We can write the circle equation as $$(x-g)^2+(y-f)^2-r^2=0 \qquad \text{where}\; r^2 = f^2+g^2-c$$ so that we identify the circle's center $K=(g,f)$ and radius $r$.

But note that $(x-g)^2+(y-f)^2$ gives the distance from point $P=(x,y)$ to $K$. That is, we have $$|PK|^2-r^2=0$$ The left-hand side is exactly the definition of the power of $P$ with respect to the circle; but the right-hand side is just a re-written version of the left-hand side of the original equation.

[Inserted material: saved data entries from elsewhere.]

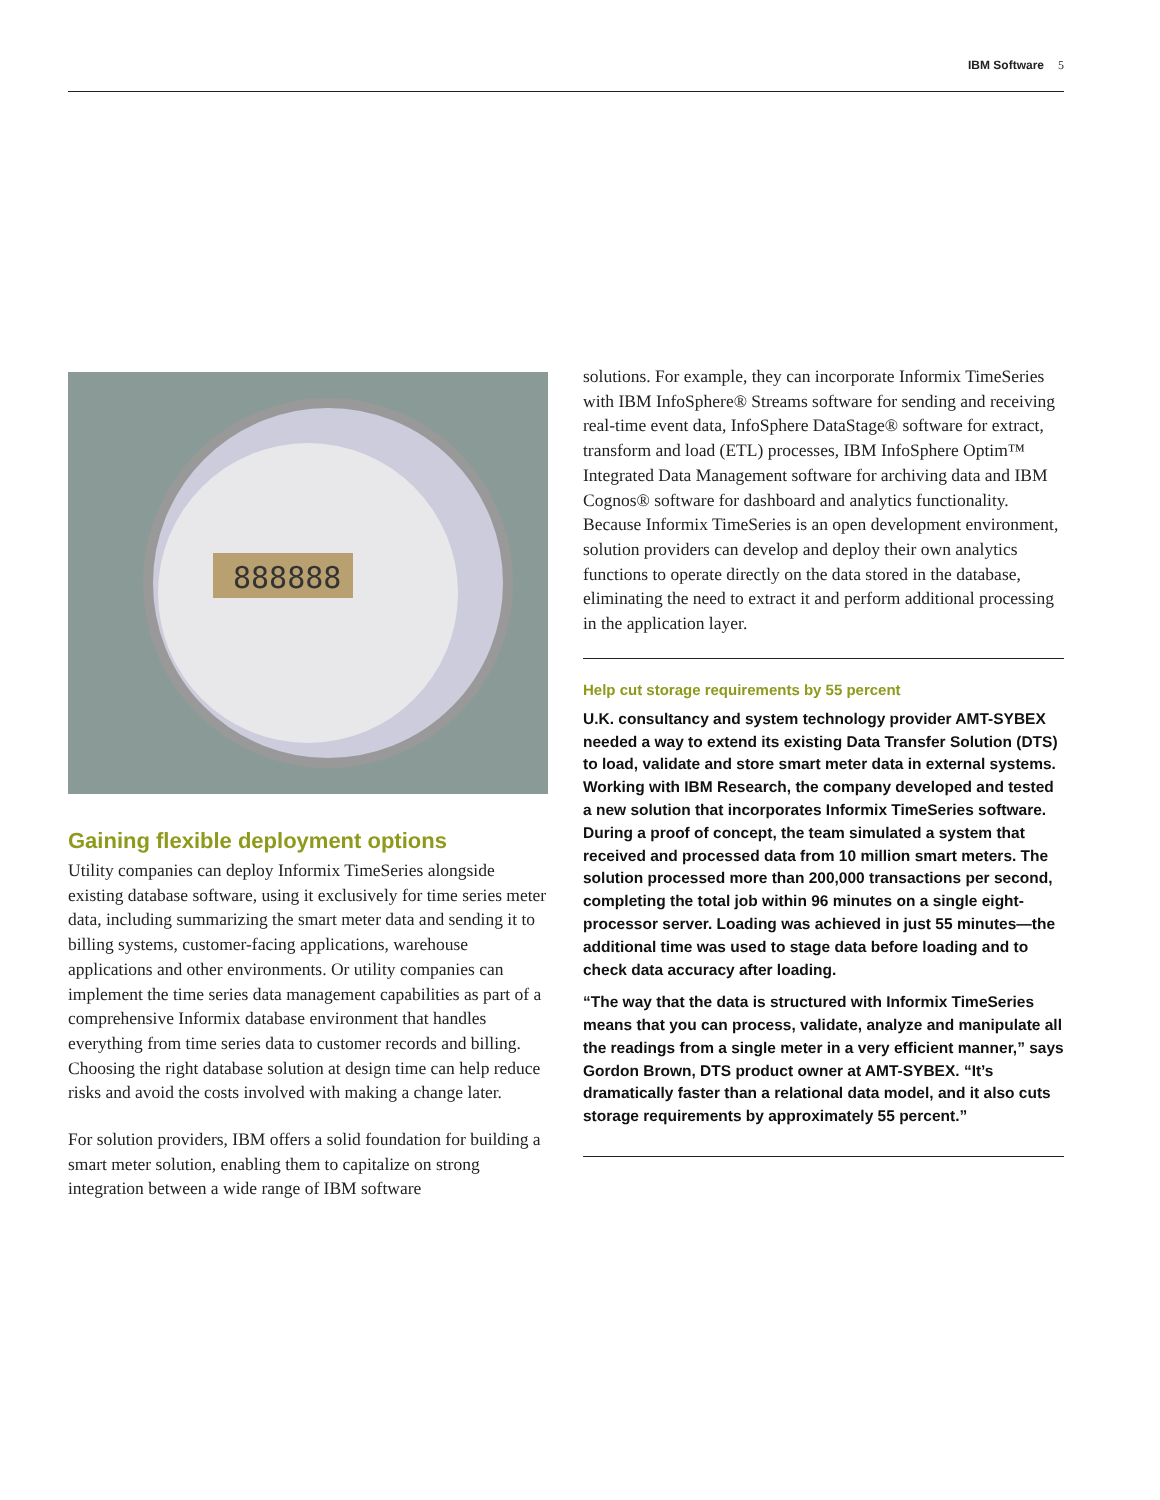IBM Software 5
888888
Gaining flexible deployment options
Utility companies can deploy Informix TimeSeries alongside existing database software, using it exclusively for time series meter data, including summarizing the smart meter data and sending it to billing systems, customer-facing applications, warehouse applications and other environments. Or utility companies can implement the time series data management capabilities as part of a comprehensive Informix database environment that handles everything from time series data to customer records and billing. Choosing the right database solution at design time can help reduce risks and avoid the costs involved with making a change later.
For solution providers, IBM offers a solid foundation for building a smart meter solution, enabling them to capitalize on strong integration between a wide range of IBM software
solutions. For example, they can incorporate Informix TimeSeries with IBM InfoSphere® Streams software for sending and receiving real-time event data, InfoSphere DataStage® software for extract, transform and load (ETL) processes, IBM InfoSphere Optim™ Integrated Data Management software for archiving data and IBM Cognos® software for dashboard and analytics functionality. Because Informix TimeSeries is an open development environment, solution providers can develop and deploy their own analytics functions to operate directly on the data stored in the database, eliminating the need to extract it and perform additional processing in the application layer.
Help cut storage requirements by 55 percent
U.K. consultancy and system technology provider AMT-SYBEX needed a way to extend its existing Data Transfer Solution (DTS) to load, validate and store smart meter data in external systems. Working with IBM Research, the company developed and tested a new solution that incorporates Informix TimeSeries software. During a proof of concept, the team simulated a system that received and processed data from 10 million smart meters. The solution processed more than 200,000 transactions per second, completing the total job within 96 minutes on a single eight-processor server. Loading was achieved in just 55 minutes—the additional time was used to stage data before loading and to check data accuracy after loading.
“The way that the data is structured with Informix TimeSeries means that you can process, validate, analyze and manipulate all the readings from a single meter in a very efficient manner,” says Gordon Brown, DTS product owner at AMT-SYBEX. “It’s dramatically faster than a relational data model, and it also cuts storage requirements by approximately 55 percent.”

Therefore, $x^2+y^2+2gx+2yf+c$ is itself really just the power calculation, which is why the inside-ness test works as you described.

Answer 2

Let's consider an example with the unit circle (radius 1, centered at the origin). So, the power of $(2,0)$ is $2^2-1^2=3$ and the power of $(\frac12,0)$ is $\left(\frac12\right)^2-1^2=-\frac34$. Of course, there is no tangent line to the circle that goes through $(\frac12,0)$ -- any line that goes through the interior of the circle has to be a secant. To me, thinking about the length of the tangent to that circle as $\frac{i\sqrt3}{2}$ is as mind-warping as thinking that the parabola $y=x^2+1$ actually crosses the x-axis at $\pm i$.

For your last question, yes. If you squeeze that equation into the form $(x-x_0)^2+(y-y_0)^2=r^2$, and then work out the distance from $(x_0,y_0)$ to $(h,k)$, I have every confidence that the equation would balance out as they presented it.